Best Solution For HA and Network Load Balancing?
supaneko writes "I am working with a non-profit that will eventually host a massive online self-help archive and community (using FTP and HTTP services). We are expecting 1,000+ unique visitors / day. I know that having only one server to serve this number of people is not a great idea, so I began to look into clusters. After a bit of reading I determined that I am looking for high availability, in case of hardware fault, and network load balancing, which will allow the load to be shared among the two to six servers that we hope to purchase. What I have not been able to determine is the 'perfect' solution that would offer efficiency, ease-of-use, simple maintenance, enjoyable performance, and a notably better experience when compared to other setups. Reading about Windows 2003 Clustering makes the whole process sounds easy, while Linux and FreeBSD just seem overly complicated. But is this truly the case? What have you all done for clustering solutions that worked out well? What key features should I be aware for successful cluster setup (hubs, wiring, hardware, software, same servers across the board, etc.)?"
It's not overboard. And even with a hosting provider you're still dependent on hardware problems. What you can do to realise what you want is:
- buy 2 cheap servers with lots of RAM
- set them up as XEN platforms
- create 2 virtuals for the loadbalancers
- setup LVS (heartbeat + ldirectord) on each virtual
- create 4 webserver virtuals, 2 on each xen host
- configure your loadbalancers to distribute load over all webserver virtuals
And you're done. Oh, make sure to disable tcp_checksum_offloading on your webservers, else LVS won't work that well (read: not at all).

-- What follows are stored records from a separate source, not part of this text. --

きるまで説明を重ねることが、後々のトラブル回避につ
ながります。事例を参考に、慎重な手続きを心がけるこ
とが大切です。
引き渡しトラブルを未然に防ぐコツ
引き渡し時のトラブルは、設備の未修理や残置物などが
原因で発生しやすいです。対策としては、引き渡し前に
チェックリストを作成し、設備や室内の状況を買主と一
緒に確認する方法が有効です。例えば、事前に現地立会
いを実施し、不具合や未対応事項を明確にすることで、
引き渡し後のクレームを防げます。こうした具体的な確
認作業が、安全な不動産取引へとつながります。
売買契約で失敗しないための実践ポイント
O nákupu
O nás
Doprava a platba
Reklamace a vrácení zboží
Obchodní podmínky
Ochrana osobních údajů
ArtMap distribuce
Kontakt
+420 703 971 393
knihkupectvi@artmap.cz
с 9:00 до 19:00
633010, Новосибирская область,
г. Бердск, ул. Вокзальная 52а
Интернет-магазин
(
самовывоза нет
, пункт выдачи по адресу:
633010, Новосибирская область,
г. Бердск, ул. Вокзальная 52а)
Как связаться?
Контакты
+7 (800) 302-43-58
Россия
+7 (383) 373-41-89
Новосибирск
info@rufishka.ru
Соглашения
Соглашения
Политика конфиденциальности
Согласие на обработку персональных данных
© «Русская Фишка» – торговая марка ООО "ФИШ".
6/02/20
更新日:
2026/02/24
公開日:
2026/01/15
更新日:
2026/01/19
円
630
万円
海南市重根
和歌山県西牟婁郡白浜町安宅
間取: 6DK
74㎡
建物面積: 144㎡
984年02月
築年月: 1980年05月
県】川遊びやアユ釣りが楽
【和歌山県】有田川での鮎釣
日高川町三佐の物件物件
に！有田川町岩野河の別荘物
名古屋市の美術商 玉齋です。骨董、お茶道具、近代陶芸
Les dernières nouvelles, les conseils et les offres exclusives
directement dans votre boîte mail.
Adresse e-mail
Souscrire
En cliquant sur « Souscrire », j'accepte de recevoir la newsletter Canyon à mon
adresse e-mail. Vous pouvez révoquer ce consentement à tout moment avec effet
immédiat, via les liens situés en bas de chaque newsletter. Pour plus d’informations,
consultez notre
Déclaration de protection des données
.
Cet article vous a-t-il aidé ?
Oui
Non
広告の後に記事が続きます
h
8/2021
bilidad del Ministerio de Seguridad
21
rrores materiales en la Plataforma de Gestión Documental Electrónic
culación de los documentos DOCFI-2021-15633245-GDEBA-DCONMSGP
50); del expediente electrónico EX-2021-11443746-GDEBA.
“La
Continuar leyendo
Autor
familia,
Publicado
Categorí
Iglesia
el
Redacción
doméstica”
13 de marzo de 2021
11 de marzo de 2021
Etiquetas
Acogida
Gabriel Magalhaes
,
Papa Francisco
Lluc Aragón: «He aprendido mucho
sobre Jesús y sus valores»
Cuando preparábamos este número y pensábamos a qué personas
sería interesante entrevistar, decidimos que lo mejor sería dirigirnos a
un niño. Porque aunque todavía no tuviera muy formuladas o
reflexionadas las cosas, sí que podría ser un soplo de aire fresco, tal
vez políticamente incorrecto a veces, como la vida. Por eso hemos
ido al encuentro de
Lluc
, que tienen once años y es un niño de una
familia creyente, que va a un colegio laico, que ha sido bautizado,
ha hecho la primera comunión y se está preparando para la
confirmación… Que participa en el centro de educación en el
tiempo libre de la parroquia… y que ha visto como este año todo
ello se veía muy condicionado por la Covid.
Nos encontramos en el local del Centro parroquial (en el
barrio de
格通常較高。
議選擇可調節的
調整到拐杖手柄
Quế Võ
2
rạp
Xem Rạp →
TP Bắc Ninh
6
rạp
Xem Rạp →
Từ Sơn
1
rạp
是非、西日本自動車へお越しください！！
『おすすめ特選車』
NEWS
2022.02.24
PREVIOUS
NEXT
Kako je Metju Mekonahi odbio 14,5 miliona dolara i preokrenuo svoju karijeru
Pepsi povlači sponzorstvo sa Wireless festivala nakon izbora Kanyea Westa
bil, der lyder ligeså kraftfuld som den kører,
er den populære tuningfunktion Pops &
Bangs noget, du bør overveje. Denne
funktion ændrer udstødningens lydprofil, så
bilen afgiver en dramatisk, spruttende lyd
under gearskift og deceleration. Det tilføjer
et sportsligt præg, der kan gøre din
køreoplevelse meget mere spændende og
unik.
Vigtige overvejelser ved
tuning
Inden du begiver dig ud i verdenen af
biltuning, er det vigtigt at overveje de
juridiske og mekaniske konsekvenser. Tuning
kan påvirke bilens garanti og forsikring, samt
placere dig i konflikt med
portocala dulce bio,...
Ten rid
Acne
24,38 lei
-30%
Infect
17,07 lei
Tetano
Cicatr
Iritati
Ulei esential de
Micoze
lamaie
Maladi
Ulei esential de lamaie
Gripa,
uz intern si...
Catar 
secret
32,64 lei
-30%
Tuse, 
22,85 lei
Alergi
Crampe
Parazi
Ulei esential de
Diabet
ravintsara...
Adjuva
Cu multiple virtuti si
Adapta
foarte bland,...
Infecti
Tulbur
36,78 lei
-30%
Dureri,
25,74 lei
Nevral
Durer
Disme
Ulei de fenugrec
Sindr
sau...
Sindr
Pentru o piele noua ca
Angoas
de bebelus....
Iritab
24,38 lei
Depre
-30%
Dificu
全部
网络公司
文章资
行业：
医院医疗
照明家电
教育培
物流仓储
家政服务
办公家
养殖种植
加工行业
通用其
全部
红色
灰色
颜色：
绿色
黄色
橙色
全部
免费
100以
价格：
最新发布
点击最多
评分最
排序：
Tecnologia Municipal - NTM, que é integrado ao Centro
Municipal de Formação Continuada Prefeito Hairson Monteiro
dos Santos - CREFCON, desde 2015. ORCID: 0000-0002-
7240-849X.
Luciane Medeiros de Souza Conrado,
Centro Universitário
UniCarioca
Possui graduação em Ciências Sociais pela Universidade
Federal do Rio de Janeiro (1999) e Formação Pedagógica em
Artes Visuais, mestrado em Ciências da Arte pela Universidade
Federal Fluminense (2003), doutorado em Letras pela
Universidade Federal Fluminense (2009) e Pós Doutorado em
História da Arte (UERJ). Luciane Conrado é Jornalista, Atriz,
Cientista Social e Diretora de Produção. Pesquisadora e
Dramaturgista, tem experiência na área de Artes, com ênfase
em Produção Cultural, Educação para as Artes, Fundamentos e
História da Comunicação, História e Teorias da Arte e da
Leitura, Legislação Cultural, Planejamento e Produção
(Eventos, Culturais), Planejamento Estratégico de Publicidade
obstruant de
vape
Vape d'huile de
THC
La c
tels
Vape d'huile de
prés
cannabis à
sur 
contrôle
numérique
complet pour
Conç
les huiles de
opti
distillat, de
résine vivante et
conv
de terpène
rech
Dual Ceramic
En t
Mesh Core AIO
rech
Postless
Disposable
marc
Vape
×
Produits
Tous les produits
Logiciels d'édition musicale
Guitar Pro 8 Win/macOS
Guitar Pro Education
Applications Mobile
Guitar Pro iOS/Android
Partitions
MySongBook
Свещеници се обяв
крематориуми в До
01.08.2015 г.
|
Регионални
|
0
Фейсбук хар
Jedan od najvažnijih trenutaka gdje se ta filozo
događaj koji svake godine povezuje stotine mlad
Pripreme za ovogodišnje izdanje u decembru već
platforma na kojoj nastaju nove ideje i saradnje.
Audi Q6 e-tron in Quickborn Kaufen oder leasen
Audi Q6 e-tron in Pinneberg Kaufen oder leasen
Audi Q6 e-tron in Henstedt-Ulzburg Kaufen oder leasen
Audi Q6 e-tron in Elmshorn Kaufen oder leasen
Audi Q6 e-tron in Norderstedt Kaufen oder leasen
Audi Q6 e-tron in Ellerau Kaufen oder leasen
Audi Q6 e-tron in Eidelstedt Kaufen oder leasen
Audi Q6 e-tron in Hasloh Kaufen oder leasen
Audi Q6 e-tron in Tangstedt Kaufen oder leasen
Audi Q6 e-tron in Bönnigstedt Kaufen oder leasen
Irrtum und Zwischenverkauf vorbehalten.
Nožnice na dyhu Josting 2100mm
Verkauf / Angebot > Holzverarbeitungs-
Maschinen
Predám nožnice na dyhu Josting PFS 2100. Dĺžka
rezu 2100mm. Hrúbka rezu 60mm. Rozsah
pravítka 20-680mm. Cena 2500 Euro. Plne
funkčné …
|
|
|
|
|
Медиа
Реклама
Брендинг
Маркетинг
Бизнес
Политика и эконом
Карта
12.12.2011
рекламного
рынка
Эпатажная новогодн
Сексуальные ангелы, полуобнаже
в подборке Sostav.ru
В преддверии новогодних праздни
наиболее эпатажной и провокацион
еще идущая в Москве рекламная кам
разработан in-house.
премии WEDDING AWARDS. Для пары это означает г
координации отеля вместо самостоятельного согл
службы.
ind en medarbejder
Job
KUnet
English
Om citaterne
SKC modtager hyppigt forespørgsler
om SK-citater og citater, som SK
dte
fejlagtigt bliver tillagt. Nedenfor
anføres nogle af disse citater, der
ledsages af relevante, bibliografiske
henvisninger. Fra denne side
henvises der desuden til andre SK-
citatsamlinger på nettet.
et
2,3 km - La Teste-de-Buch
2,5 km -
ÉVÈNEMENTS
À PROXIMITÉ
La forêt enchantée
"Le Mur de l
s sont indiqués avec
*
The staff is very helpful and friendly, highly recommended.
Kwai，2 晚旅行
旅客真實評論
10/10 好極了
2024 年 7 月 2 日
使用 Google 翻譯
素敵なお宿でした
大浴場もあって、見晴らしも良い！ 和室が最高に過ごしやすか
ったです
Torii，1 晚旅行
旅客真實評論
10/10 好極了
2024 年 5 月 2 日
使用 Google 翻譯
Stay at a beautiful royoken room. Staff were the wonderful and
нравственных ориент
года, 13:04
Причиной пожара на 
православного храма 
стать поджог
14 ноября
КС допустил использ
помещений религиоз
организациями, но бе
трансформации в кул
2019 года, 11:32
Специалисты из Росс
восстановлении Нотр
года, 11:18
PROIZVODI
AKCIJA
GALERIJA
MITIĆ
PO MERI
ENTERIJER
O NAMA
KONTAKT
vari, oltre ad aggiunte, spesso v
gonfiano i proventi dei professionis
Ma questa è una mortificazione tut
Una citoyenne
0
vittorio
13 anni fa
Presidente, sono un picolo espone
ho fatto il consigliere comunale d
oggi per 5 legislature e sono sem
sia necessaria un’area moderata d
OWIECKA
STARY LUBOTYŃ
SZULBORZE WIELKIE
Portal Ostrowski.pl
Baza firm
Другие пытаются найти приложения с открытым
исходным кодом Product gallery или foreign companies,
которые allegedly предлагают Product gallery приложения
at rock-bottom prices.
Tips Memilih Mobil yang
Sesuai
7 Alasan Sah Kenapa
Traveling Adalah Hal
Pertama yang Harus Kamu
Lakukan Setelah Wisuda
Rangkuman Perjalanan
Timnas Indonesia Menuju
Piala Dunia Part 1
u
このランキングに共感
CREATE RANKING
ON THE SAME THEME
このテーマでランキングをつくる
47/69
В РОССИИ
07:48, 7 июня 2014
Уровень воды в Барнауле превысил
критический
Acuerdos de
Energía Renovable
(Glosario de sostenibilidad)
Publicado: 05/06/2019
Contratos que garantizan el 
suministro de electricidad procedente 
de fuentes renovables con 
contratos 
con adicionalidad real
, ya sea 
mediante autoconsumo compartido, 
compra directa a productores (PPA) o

Hi! we run a non-profit website that gets 100 million visitors a day on ~350 servers. we don't even use any "clustering" technology, just replication for databases, and software (LVS) load balancer in front of both app (PHP) and squids at the edge. but oh well, you can always waste money on expensive hardware and clustering technology. and you can always check how we build things
I'm sorry, but I have to say that. Don't be offended, please - sooner or later you will look at your submission and laugh really hard, but for now you need to realise that you said something very, very silly. A few people already politely pointed out that 1000 visitors a day is nothing - but seriously, it's such a great magnitude of nothingness that, if you make such a gross misintepretation of your expected traffic, you need to reconsider if you really are the right person for the job *right now* and maybe gain some more experience before trying to spend other people's money on a ton of hardware that will just sit there, idle and consume huge amounts electricity (also paid by other people's money).
I'm serving a 6k/day website (scripting, database, some custom daemons etc.) from a Celeron 1.5GHz with 1GB RAM, and it's still doing almost nothing. If you really have to have some load balancing, get two of those for $100 each.
This is Slashdot. Common sense is futile. You will be modded down.
HA isn't there just for load issues. It's there to guarantee availability. 1,000 users might be peanuts, but I've got a site that only gets a couple hundred visitors a day. That site has clustered load balancers which talk to redundant app servers, which talk to redundant web servers (connected via redundant switches). It's really important that the site be there for those couple of hundred visitors.
The number of visitors isn't as important as the importance of the visitors.